“The Boogeyman” . . . The title alone is probably enough of a hook to get a horror fan to the local multiplex instead of waiting for streaming. As a lifelong fan of most things creepy, I was intrigued by the trailer, and this particular fright flick came with an extra incentive to see it on opening night; the “King” himself—Stephen King—gave us the short story adapted for film.

Let’s save the debate over horror as a worthy genre for another day and talk about what writers can learn from one of the most prolific and successful ones of our time. The best way to learn from King is to read what many consider to be the best book on writing, his aptly titled “On Writing, a Memoir of the Craft.” In it, he offers his rags to riches to addiction and beyond story, along with a casual but expert textbook on storytelling and mechanics. If you know anything about King, you understand he didn’t grow up in a picket-fence family or get an MFA from an Ivy League institution. At his mother’s urging, he earned a teaching certificate and left college with it “like a golden retriever emerging from a pond with a dead duck in its jaws.” A flourishing career didn’t make a perfect life, but thankfully King turned his distress and piercing powers of observation into stories that haunt the world.
King has crafted more than 60 novels and in excess of 200 short stories. Granted, productivity and creativity can sometimes be mutually exclusive. King candidly professes in “On Writing” that there’s “nothing new under the sun.” He states that there are no new ideas—simply new combinations of ideas such as the way “adolescent cruelty and telekinesis” came together to form “Carrie.” In this era of prequels, sequels, reboots, remakes and reimagining, some may think it’s natural for King’s catalogue to be further exploited, but he’s been consistently relevant for decades. One might say his stories are timeless, but in effect, they are relentless. Like the telltale heart, the dissonant chords he strikes in our psyches are always under the surface ready to disrupt our worlds. Common anxieties and deeper sources of discomfort can be rich subject matter in any genre.

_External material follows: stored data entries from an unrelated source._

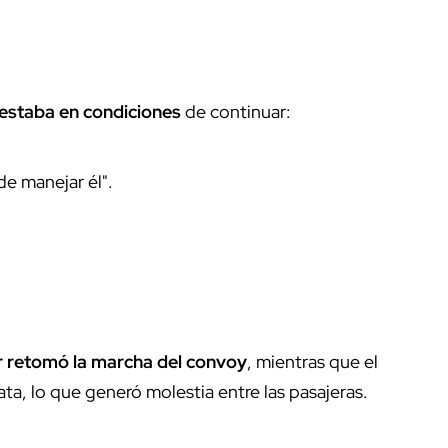
estaba en condiciones
de continuar:
de manejar él".
or retomó la marcha del convoy
, mientras que el
ata, lo que generó molestia entre las pasajeras.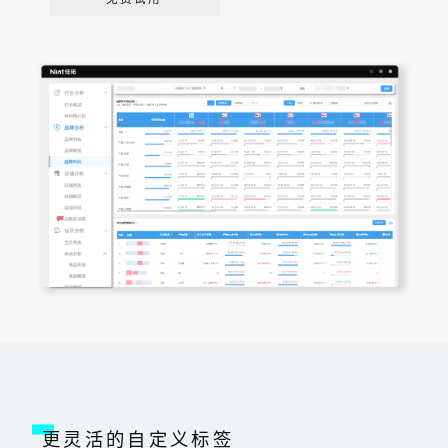
更灵活的自定义标签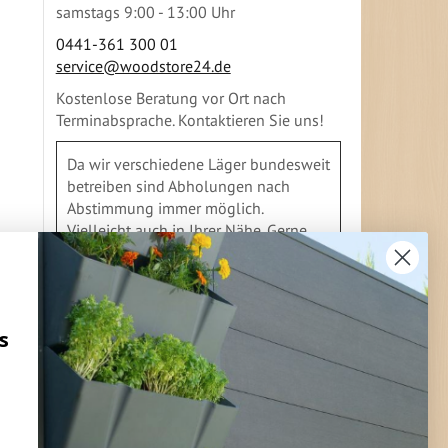
samstags 9:00 - 13:00 Uhr
0441-361 300 01
service@woodstore24.de
Kostenlose Beratung vor Ort nach
Terminabsprache. Kontaktieren Sie uns!
Da wir verschiedene Läger bundesweit
betreiben sind Abholungen nach
Abstimmung immer möglich.
Vielleicht auch in Ihrer Nähe. Gerne
geben wir Ihnen Auskunft
s
FLEXIBLE ZAHLUNG
Vorkasse
Überweisung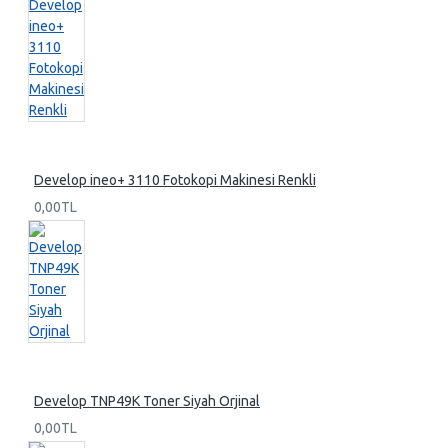
Develop ineo+ 3110 Fotokopi Makinesi Renkli
0,00TL
Develop TNP49K Toner Siyah Orjinal
0,00TL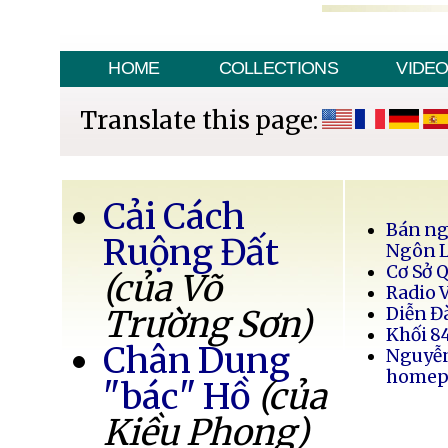
HOME
COLLECTIONS
VIDE
Translate this page:
Cải Cách
Bán ng
Ruộng Đất
Ngôn 
Cơ Sở 
(của Võ
Radio 
Trường Sơn)
Diễn Đ
Khối 8
Chân Dung
Nguyễ
homep
"bác" Hồ
(của
Kiều Phong)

A few more highlights from the book:
On Vocabulary: King says never dress it up too much, especially if you’re using longer words as though you’re ashamed of the shorter ones.
On Reading: “You cannot hope to sweep someone else away with the force of your writing until it has been done to you.”
On Editing: King shares a principle he learned from Strunk and White via “The Elements of Style”: omit unnecessary words.
The last one resonates with me. I spend much of my day “tightening” copy and making paragraphs flow, but good editors and writers who self-edit well are not misers bent on reduction; they’re fantastic at choosing the stories, words and phrasing that make their points—and as King notes about the legendary Elmore Leonard, they leave out “the boring parts.”
The book also relates the evil of adverbs and both teaches and demonstrates description that makes readers “prickle with recognition.” King’s medium happens to be the macabre, but the lessons are universal. If his publishing history isn’t enough to affirm credibility, his cinematic hits include “The Shining,” “Misery” and “The Shawshank Redemption.” With that said, if you are a horror fan, see “The Boogeyman.” It’s an original take on the fear of darkness and a little girl whose family doesn’t believe her—at first—when she tells them what’s lurking there. There are quirky characters, comedic moments, and at least one scare that made the audience shriek the night I saw it.

One final note for the writers out there: face whatever fear fuels your procrastination or keeps you from making your points. Wean yourselves off adverbs and write about what makes you uncomfortable. Chances are, it’s relatable, and if you can do that, the boogeyman himself can’t stop you.